Top of SUPPLIED DATA

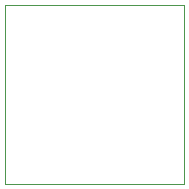
<source format=gbr>
G04 #@! TF.GenerationSoftware,KiCad,Pcbnew,5.1.5+dfsg1-2build2*
G04 #@! TF.CreationDate,2022-03-04T22:05:38-05:00*
G04 #@! TF.ProjectId,SMA_FLANGE_4_HOLES,534d415f-464c-4414-9e47-455f345f484f,rev?*
G04 #@! TF.SameCoordinates,Original*
G04 #@! TF.FileFunction,Profile,NP*
%FSLAX46Y46*%
G04 Gerber Fmt 4.6, Leading zero omitted, Abs format (unit mm)*
G04 Created by KiCad (PCBNEW 5.1.5+dfsg1-2build2) date 2022-03-04 22:05:38*
%MOMM*%
%LPD*%
G04 APERTURE LIST*
%ADD10C,0.050000*%
G04 APERTURE END LIST*
D10*
X50000000Y-65200000D02*
X65200000Y-65200000D01*
X65200000Y-50000000D02*
X65200000Y-65200000D01*
X50000000Y-50000000D02*
X65200000Y-50000000D01*
X50000000Y-50000000D02*
X50000000Y-65200000D01*
M02*

</source>
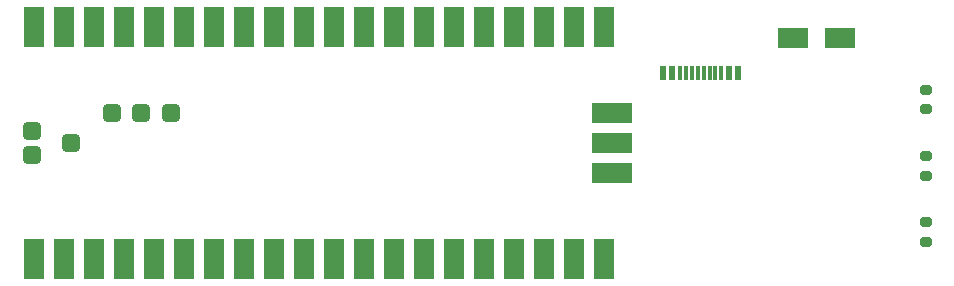
<source format=gbp>
G04 #@! TF.GenerationSoftware,KiCad,Pcbnew,7.0.10*
G04 #@! TF.CreationDate,2024-04-21T01:18:49+05:30*
G04 #@! TF.ProjectId,AT-ProtoKeeb_rev1,41542d50-726f-4746-9f4b-6565625f7265,v1.0*
G04 #@! TF.SameCoordinates,Original*
G04 #@! TF.FileFunction,Paste,Bot*
G04 #@! TF.FilePolarity,Positive*
%FSLAX46Y46*%
G04 Gerber Fmt 4.6, Leading zero omitted, Abs format (unit mm)*
G04 Created by KiCad (PCBNEW 7.0.10) date 2024-04-21 01:18:49*
%MOMM*%
%LPD*%
G01*
G04 APERTURE LIST*
G04 Aperture macros list*
%AMRoundRect*
0 Rectangle with rounded corners*
0 $1 Rounding radius*
0 $2 $3 $4 $5 $6 $7 $8 $9 X,Y pos of 4 corners*
0 Add a 4 corners polygon primitive as box body*
4,1,4,$2,$3,$4,$5,$6,$7,$8,$9,$2,$3,0*
0 Add four circle primitives for the rounded corners*
1,1,$1+$1,$2,$3*
1,1,$1+$1,$4,$5*
1,1,$1+$1,$6,$7*
1,1,$1+$1,$8,$9*
0 Add four rect primitives between the rounded corners*
20,1,$1+$1,$2,$3,$4,$5,0*
20,1,$1+$1,$4,$5,$6,$7,0*
20,1,$1+$1,$6,$7,$8,$9,0*
20,1,$1+$1,$8,$9,$2,$3,0*%
G04 Aperture macros list end*
%ADD10RoundRect,0.200000X0.275000X-0.200000X0.275000X0.200000X-0.275000X0.200000X-0.275000X-0.200000X0*%
%ADD11RoundRect,0.200000X-0.275000X0.200000X-0.275000X-0.200000X0.275000X-0.200000X0.275000X0.200000X0*%
%ADD12R,0.600000X1.150000*%
%ADD13R,0.300000X1.150000*%
%ADD14R,1.700000X3.500000*%
%ADD15R,3.500000X1.700000*%
%ADD16RoundRect,0.300000X-0.450000X0.450000X-0.450000X-0.450000X0.450000X-0.450000X0.450000X0.450000X0*%
%ADD17R,2.500000X1.800000*%
G04 APERTURE END LIST*
D10*
X123425150Y-59875000D03*
X123425150Y-58225000D03*
D11*
X123425150Y-69425000D03*
X123425150Y-71075000D03*
D10*
X123425150Y-65475000D03*
X123425150Y-63825000D03*
D12*
X101175150Y-56766000D03*
X101975150Y-56766000D03*
D13*
X103125150Y-56766000D03*
X104125150Y-56766000D03*
X104625150Y-56766000D03*
X105625150Y-56766000D03*
D12*
X107575150Y-56766000D03*
X106775150Y-56766000D03*
D13*
X106125150Y-56766000D03*
X105125150Y-56766000D03*
X103625150Y-56766000D03*
X102625150Y-56766000D03*
D14*
X47895985Y-52921000D03*
X50435985Y-52921000D03*
X52975985Y-52921000D03*
X55515985Y-52921000D03*
X58055985Y-52921000D03*
X60595985Y-52921000D03*
X63135985Y-52921000D03*
X65675985Y-52921000D03*
X68215985Y-52921000D03*
X70755985Y-52921000D03*
X73295985Y-52921000D03*
X75835985Y-52921000D03*
X78375985Y-52921000D03*
X80915985Y-52921000D03*
X83455985Y-52921000D03*
X85995985Y-52921000D03*
X88535985Y-52921000D03*
X91075985Y-52921000D03*
X93615985Y-52921000D03*
X96155985Y-52921000D03*
X96155985Y-72501000D03*
X93615985Y-72501000D03*
X91075985Y-72501000D03*
X88535985Y-72501000D03*
X85995985Y-72501000D03*
X83455985Y-72501000D03*
X80915985Y-72501000D03*
X78375985Y-72501000D03*
X75835985Y-72501000D03*
X73295985Y-72501000D03*
X70755985Y-72501000D03*
X68215985Y-72501000D03*
X65675985Y-72501000D03*
X63135985Y-72501000D03*
X60595985Y-72501000D03*
X58055985Y-72501000D03*
X55515985Y-72501000D03*
X52975985Y-72501000D03*
X50435985Y-72501000D03*
X47895985Y-72501000D03*
D15*
X96825985Y-60171000D03*
X96825985Y-62711000D03*
X96825985Y-65251000D03*
D16*
X51025985Y-62711000D03*
X47725985Y-63711000D03*
X47725985Y-61711000D03*
X54525985Y-60211000D03*
X57025985Y-60211000D03*
X59525985Y-60211000D03*
D17*
X116200000Y-53800000D03*
X112200000Y-53800000D03*
M02*

</source>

Bottom of SUPPLIED DATA

WORK REQUIRED → Copy the records above precisely, and leave every image out of the copy.

YOUR RESPONSE →
<source format=gbr>
G04 #@! TF.GenerationSoftware,KiCad,Pcbnew,5.1.5+dfsg1-2build2*
G04 #@! TF.CreationDate,2022-03-04T22:05:38-05:00*
G04 #@! TF.ProjectId,SMA_FLANGE_4_HOLES,534d415f-464c-4414-9e47-455f345f484f,rev?*
G04 #@! TF.SameCoordinates,Original*
G04 #@! TF.FileFunction,Profile,NP*
%FSLAX46Y46*%
G04 Gerber Fmt 4.6, Leading zero omitted, Abs format (unit mm)*
G04 Created by KiCad (PCBNEW 5.1.5+dfsg1-2build2) date 2022-03-04 22:05:38*
%MOMM*%
%LPD*%
G04 APERTURE LIST*
%ADD10C,0.050000*%
G04 APERTURE END LIST*
D10*
X50000000Y-65200000D02*
X65200000Y-65200000D01*
X65200000Y-50000000D02*
X65200000Y-65200000D01*
X50000000Y-50000000D02*
X65200000Y-50000000D01*
X50000000Y-50000000D02*
X50000000Y-65200000D01*
M02*

</source>
<source format=gbp>
G04 #@! TF.GenerationSoftware,KiCad,Pcbnew,7.0.10*
G04 #@! TF.CreationDate,2024-04-21T01:18:49+05:30*
G04 #@! TF.ProjectId,AT-ProtoKeeb_rev1,41542d50-726f-4746-9f4b-6565625f7265,v1.0*
G04 #@! TF.SameCoordinates,Original*
G04 #@! TF.FileFunction,Paste,Bot*
G04 #@! TF.FilePolarity,Positive*
%FSLAX46Y46*%
G04 Gerber Fmt 4.6, Leading zero omitted, Abs format (unit mm)*
G04 Created by KiCad (PCBNEW 7.0.10) date 2024-04-21 01:18:49*
%MOMM*%
%LPD*%
G01*
G04 APERTURE LIST*
G04 Aperture macros list*
%AMRoundRect*
0 Rectangle with rounded corners*
0 $1 Rounding radius*
0 $2 $3 $4 $5 $6 $7 $8 $9 X,Y pos of 4 corners*
0 Add a 4 corners polygon primitive as box body*
4,1,4,$2,$3,$4,$5,$6,$7,$8,$9,$2,$3,0*
0 Add four circle primitives for the rounded corners*
1,1,$1+$1,$2,$3*
1,1,$1+$1,$4,$5*
1,1,$1+$1,$6,$7*
1,1,$1+$1,$8,$9*
0 Add four rect primitives between the rounded corners*
20,1,$1+$1,$2,$3,$4,$5,0*
20,1,$1+$1,$4,$5,$6,$7,0*
20,1,$1+$1,$6,$7,$8,$9,0*
20,1,$1+$1,$8,$9,$2,$3,0*%
G04 Aperture macros list end*
%ADD10RoundRect,0.200000X0.275000X-0.200000X0.275000X0.200000X-0.275000X0.200000X-0.275000X-0.200000X0*%
%ADD11RoundRect,0.200000X-0.275000X0.200000X-0.275000X-0.200000X0.275000X-0.200000X0.275000X0.200000X0*%
%ADD12R,0.600000X1.150000*%
%ADD13R,0.300000X1.150000*%
%ADD14R,1.700000X3.500000*%
%ADD15R,3.500000X1.700000*%
%ADD16RoundRect,0.300000X-0.450000X0.450000X-0.450000X-0.450000X0.450000X-0.450000X0.450000X0.450000X0*%
%ADD17R,2.500000X1.800000*%
G04 APERTURE END LIST*
D10*
X123425150Y-59875000D03*
X123425150Y-58225000D03*
D11*
X123425150Y-69425000D03*
X123425150Y-71075000D03*
D10*
X123425150Y-65475000D03*
X123425150Y-63825000D03*
D12*
X101175150Y-56766000D03*
X101975150Y-56766000D03*
D13*
X103125150Y-56766000D03*
X104125150Y-56766000D03*
X104625150Y-56766000D03*
X105625150Y-56766000D03*
D12*
X107575150Y-56766000D03*
X106775150Y-56766000D03*
D13*
X106125150Y-56766000D03*
X105125150Y-56766000D03*
X103625150Y-56766000D03*
X102625150Y-56766000D03*
D14*
X47895985Y-52921000D03*
X50435985Y-52921000D03*
X52975985Y-52921000D03*
X55515985Y-52921000D03*
X58055985Y-52921000D03*
X60595985Y-52921000D03*
X63135985Y-52921000D03*
X65675985Y-52921000D03*
X68215985Y-52921000D03*
X70755985Y-52921000D03*
X73295985Y-52921000D03*
X75835985Y-52921000D03*
X78375985Y-52921000D03*
X80915985Y-52921000D03*
X83455985Y-52921000D03*
X85995985Y-52921000D03*
X88535985Y-52921000D03*
X91075985Y-52921000D03*
X93615985Y-52921000D03*
X96155985Y-52921000D03*
X96155985Y-72501000D03*
X93615985Y-72501000D03*
X91075985Y-72501000D03*
X88535985Y-72501000D03*
X85995985Y-72501000D03*
X83455985Y-72501000D03*
X80915985Y-72501000D03*
X78375985Y-72501000D03*
X75835985Y-72501000D03*
X73295985Y-72501000D03*
X70755985Y-72501000D03*
X68215985Y-72501000D03*
X65675985Y-72501000D03*
X63135985Y-72501000D03*
X60595985Y-72501000D03*
X58055985Y-72501000D03*
X55515985Y-72501000D03*
X52975985Y-72501000D03*
X50435985Y-72501000D03*
X47895985Y-72501000D03*
D15*
X96825985Y-60171000D03*
X96825985Y-62711000D03*
X96825985Y-65251000D03*
D16*
X51025985Y-62711000D03*
X47725985Y-63711000D03*
X47725985Y-61711000D03*
X54525985Y-60211000D03*
X57025985Y-60211000D03*
X59525985Y-60211000D03*
D17*
X116200000Y-53800000D03*
X112200000Y-53800000D03*
M02*

</source>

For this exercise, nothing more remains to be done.